Something Wild pops with this kind of lushness; sometimes, to break out of your shell, you just have to look the part.
It’s here that Something Wild barrels towards inevitable tragedy, as Charlie must be broken down and reinvent himself to rescue Audrey from Ray’s violent possessiveness. Gone is the pressed-and-starched business suit, favoring a backwards cap, pink Hawaiian shirt, and goofy shorts (along with Lulu’s bright-blue shades, adorned with little astronauts on the frames). He’s hardly a knight in shining armor, but he’s thrown away the buttoned-down expectations of ’80s masculinity to embrace his inner dork. In so doing, he becomes the hero he was meant to be. Charles and Audrey may be unhappy as they are, but Charlie and Lulu? Those selves have meaning.

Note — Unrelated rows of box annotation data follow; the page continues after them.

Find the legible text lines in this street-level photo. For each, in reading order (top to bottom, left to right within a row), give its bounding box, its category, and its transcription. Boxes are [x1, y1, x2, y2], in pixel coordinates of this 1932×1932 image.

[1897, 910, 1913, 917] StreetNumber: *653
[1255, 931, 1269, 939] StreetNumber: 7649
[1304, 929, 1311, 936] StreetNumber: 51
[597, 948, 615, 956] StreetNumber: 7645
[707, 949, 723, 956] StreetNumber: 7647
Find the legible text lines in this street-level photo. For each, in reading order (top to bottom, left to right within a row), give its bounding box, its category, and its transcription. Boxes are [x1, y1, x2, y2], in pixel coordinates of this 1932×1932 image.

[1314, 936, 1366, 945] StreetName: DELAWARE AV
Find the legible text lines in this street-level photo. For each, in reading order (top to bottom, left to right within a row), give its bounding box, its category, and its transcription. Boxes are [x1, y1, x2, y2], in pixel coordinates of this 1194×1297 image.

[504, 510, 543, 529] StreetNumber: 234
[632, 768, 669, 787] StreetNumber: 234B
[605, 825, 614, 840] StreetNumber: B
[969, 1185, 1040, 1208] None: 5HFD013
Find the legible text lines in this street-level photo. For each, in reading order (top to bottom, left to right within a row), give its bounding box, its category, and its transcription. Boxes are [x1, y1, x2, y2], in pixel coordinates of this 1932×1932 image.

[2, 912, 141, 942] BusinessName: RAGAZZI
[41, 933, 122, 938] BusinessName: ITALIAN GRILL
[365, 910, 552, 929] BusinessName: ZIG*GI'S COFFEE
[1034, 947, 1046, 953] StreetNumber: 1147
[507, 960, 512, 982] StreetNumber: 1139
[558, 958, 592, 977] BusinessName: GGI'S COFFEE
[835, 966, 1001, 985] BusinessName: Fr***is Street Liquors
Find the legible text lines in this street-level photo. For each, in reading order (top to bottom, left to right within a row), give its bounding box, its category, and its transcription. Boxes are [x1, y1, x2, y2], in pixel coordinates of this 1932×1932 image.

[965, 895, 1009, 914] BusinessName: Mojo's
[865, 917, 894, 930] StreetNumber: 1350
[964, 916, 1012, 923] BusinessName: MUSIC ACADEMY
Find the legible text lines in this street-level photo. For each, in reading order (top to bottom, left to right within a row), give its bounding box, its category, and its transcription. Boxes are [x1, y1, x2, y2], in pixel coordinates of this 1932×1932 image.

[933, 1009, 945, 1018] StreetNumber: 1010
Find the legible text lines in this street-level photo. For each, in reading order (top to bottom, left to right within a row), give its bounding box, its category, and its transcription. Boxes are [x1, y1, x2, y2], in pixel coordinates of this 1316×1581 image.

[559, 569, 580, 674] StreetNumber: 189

In anticipation of Something Wild‘s bloody ending, Lulu asks Charlie late in the film, “What are you gonna do now that you’ve seen how the other half lives?” “The other half?” he asks. “The other half of you.” There’s a freedom in his newfound liberation, but there’s fear as well. Can he reconcile the two halves of himself? Can Lulu/Audrey? Is this kind of wild ride sustainable for them in the long term? Demme doesn’t offer easy answers. He’s just content to let the question linger in Charlie’s brains, and subsequently in ours.
Something Wild is a film about reinvention, an escape from the physical violence of assholes like Ray and the financial violence of Charlie’s investment bank. Instead, Demme asks us to look to the margins — to the small American towns replete with quirky billboards and vibrant characters, as well as the music and culture of people of color. His ‘true’ America is in John Waters’ conspiratorial car salesman, John Sayles’ friendly motorcycle cop, or Sister Carol bobbing her hips to the catchy beat of “Wild Thing.” It’s here that Demme finds his home, and Something Wild finds its rebellious, infectious heart.